The article, entitled "A conserved notochord enhancer controls pancreas development in Vertebrates " was published in Cell Reports.
Axial progenitors and the trunk-to-tail transition
During the trunk-to-tail transition, axial progenitors relocate from the epiblast to the tail bud. Rita Aires and collaborators, lead by Moises Mallo from the IGC, show that this process entails a major regulatory switch, bringing tail bud progenitors under Gdf11 signaling control. After Gdf11-induced transition from trunk to tail development, Lin28 genes promote axial progenitor expansion until activation of Hox13 genes overrides this activity. Their work demonstrates that different gene networks regulate axial progenitors at the trunk versus tail levels. More information here.
The article entitled “Tail bud progenitor activity relies on a network comprising Gdf11, Lin28, and Hox13 genes” was published in Developmental Cell.

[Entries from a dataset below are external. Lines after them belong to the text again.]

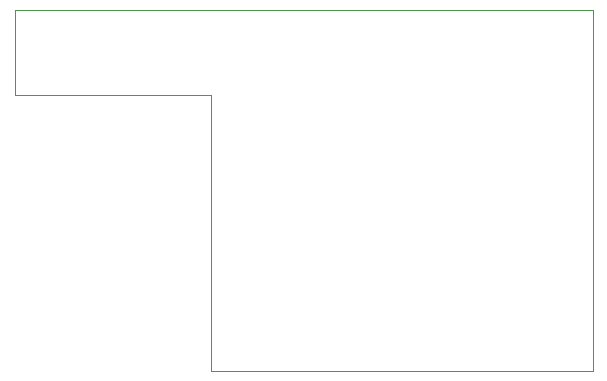
<source format=gbr>
%TF.GenerationSoftware,KiCad,Pcbnew,(6.0.5)*%
%TF.CreationDate,2022-07-15T13:09:05-06:00*%
%TF.ProjectId,25to25,3235746f-3235-42e6-9b69-6361645f7063,rev?*%
%TF.SameCoordinates,Original*%
%TF.FileFunction,Profile,NP*%
%FSLAX46Y46*%
G04 Gerber Fmt 4.6, Leading zero omitted, Abs format (unit mm)*
G04 Created by KiCad (PCBNEW (6.0.5)) date 2022-07-15 13:09:05*
%MOMM*%
%LPD*%
G01*
G04 APERTURE LIST*
%TA.AperFunction,Profile*%
%ADD10C,0.100000*%
%TD*%
G04 APERTURE END LIST*
D10*
X133200000Y-65700000D02*
X133200000Y-89100000D01*
X165500000Y-58500000D02*
X133200000Y-58500000D01*
X116600000Y-58500000D02*
X117000000Y-58500000D01*
X165500000Y-89100000D02*
X165500000Y-58500000D01*
X133200000Y-89100000D02*
X165500000Y-89100000D01*
X116600000Y-58500000D02*
X116600000Y-65700000D01*
X117000000Y-65700000D02*
X116600000Y-65700000D01*
X133200000Y-58500000D02*
X117000000Y-58500000D01*
X117000000Y-65700000D02*
X133200000Y-65700000D01*
M02*

</source>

Fast screening platform for cancer therapy
Despite promising preclinical results, average response rates to anti-VEGF therapies, such as bevacizumab, are reduced for most cancers, while incurring in remarkable costs and side effects. Currently, there are no biomarkers available to select patients that can benefit from this therapy. Depending on the individual tumor, anti-VEGF therapies can either block or promote metastasis. In this context, an assay able to predict individual responses prior to treatment, including the impact on metastasis would prove of great value to guide treatment options. A team from the Champalimaud Foundation led by Rita Fior showed that zebrafish xenografts are able to reveal different responses to bevacizumab in just 4 days, evaluating not only individual tumor responses but also the impact on angiogenesis and micrometastasis. Importantly, the author perform proof-of-concept experiments where clinical responses in patients were compared with their matching zebrafish Patient-Derived Xenografts - zAvatars, opening the possibility of using the zebrafish model to screen bevacizumab therapy in a personalized manner.
The article entitled “Zebrafish xenografts as a fast screening platform for bevacizumab cancer therapy” was published in Communications Biology.